Who really controls the internet?

This article is pretty eye opening re the possibility of ICANN getting dis-mantled by disgruntled poorer countries. Can the internet really be divided into nationalistic fiefdoms and still work effectively?

Plan for UN to run internet ‘will be shelved’

Me and my fellow Stonecutters, of course!

Who controls the British crown?
Who keeps the metric system down?
We do! We do!
Who leaves Atlantis off the maps?
Who keeps the martians under wraps?
We do! We do!

Sorry. Please continue.

I’d fight against any attempt to put anything of any value under control of the U.N., so this shelving makes me glad.

Instead of an over-reaching controlling body, subject to corruption and mismanagement and political whim, a better choice is just updated treaties which allow one nation to request assistantance of another in tracking down and prosecuting child-pornographers and spammers within the second nation’s borders. Then it comes down to decisions made by the two nations involved:

Nation 1: Is it worth our time and trouble to demand Nation 2 shut down spam servers affecting our country’s internet system, and can we back it up with threatened economic sanctions if they don’t comply?

Nation 2: Is it worth our time and trouble to regulate our citizens in this way, and is Nation 1 bluffing?

I find this more plausible and effective than anything the U.N. could ever do.

Not every nation on Earth is even a member of the U.N., so any U.N. regulation (assuming it was enforceable at all, which I doubt) would just prompt spammers to move their computers to some isolated hamlet.

Is your post still related to the OP, Bryan?

Control of Internet need not hinge on the prosecution of spammers; the one can and must go beside the other. Currently ICANN “controls” Internet in a limited manner, but lots of nations and organizations are busy with anti-spam measures. If we just agree to lock off all nations that don’t comply with anti-spam measures, and the same for national servers that host or aid spammers, wouldn’t the spam problem stop? Except for hacking, that is.
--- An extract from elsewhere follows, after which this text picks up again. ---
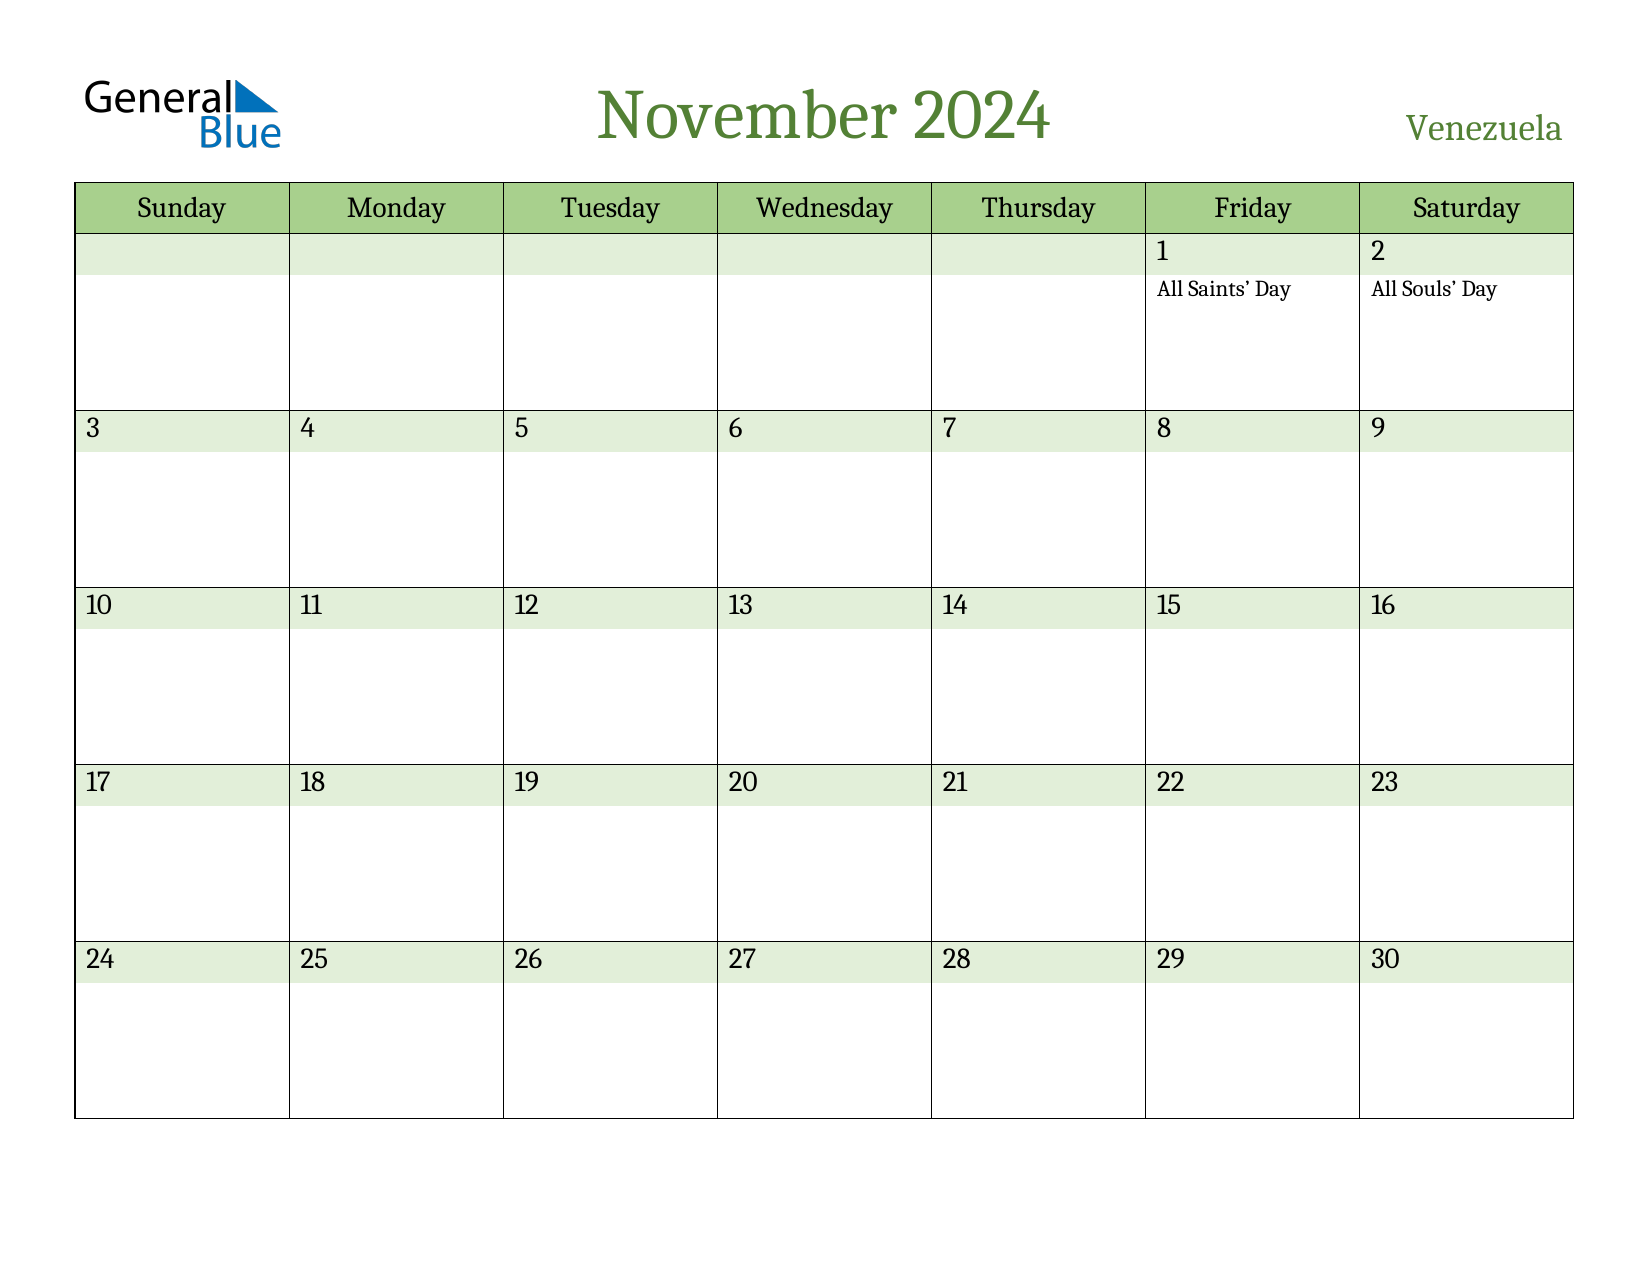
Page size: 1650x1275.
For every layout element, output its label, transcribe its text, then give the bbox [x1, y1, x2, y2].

That will be just totally awesome. Simply by blocking all IPs coming from that place, all problems are solved.

If you’re talking about managing the Internet at a national level, I agree completely, we have seen that some national governments are too vulnerable to influence and corruption (just see the difficulties involved in passing meaningful anti-spam legislation). If you’re referring to the UN, bodies such as ICAO or ITU have a fairly good track record at regulating from on high.

I don’t imagine this working at all in any meaningful fashion. That’s because improper Internet use is a hydra with half a billion heads, and won’t be isolated in the manner you suggest – if anything, it’s becoming even more scattered.

Firstly, spam is significantly distributed geographically speaking, and while a lot of attacks may currently come from places such as China or Russia (where ISPs will take your money and ask few questions), they are often directed by American uber-spammers or people entirely removed but still with the right connections (and that often means corporate America, who is a huge sponsor of spam much like corporate everyhwere else). Spammers may be foul scum, but they aren’t stupid – at least not the able ones.

Secondly, problems such as child pornography are already addressed, albeit frequently incompetently, by bodies such as Interpol and local authorities. The chief difficulty is the snail pace at which these authorities move, though there are indications over the past years that things are speeding up. Again, though, there are serious obstacles, such as different censorship laws, different definitions, and varying age of consent when engaging in pornography: age of consent in Russia is 14 years, an age that clearly qualifies as child porn almost everywhere else but is legal there.

So right there you have significant problems particular to the Internet that won’t be solved easily, not even by an intricate web of cross-connecting treaties. The simple solution is to have one over-reaching authority to regulate the Internet as far as its most serious problems are concerned, and I would consider those to be spam, fraud, security (virus, denial of service attacks, hacking, etc.), and child pornography. Having a central authority to manage these highly significant problems could only be a good thing, since standards would hopefully be imposed across most if not all the globe with less regard for the voices of big business (as represented in the US by the powerful Direct Marketing Association, whose gaffes in trying to restrict the definition of spam for the sake of e-mail marketing were simply laughable but regardless succeeded in blocking or delaying important initiatives)

The above scenario is a lot better than the present situation, because at least then you’d have a clear and restricted target to approach with a solution, such as negotiating with the government in question and/or blocking the entire nation where the spammers are hiding (although blocking is usually a problematic practice). As things stand today, a spammer could reside in Illinois but have the dirty work done pretty much anywhere in the world – shutting down the servers he uses is at the most a brief fix because he’ll simply find more, sometimes even without the knowledge of the hardware’s owner.

I doubt we would have a tenth of the Internet abuses we have today if we had a central over-reaching authority regulating Internet use, as long as the authority sticks to fraud, spam, security, and child porn.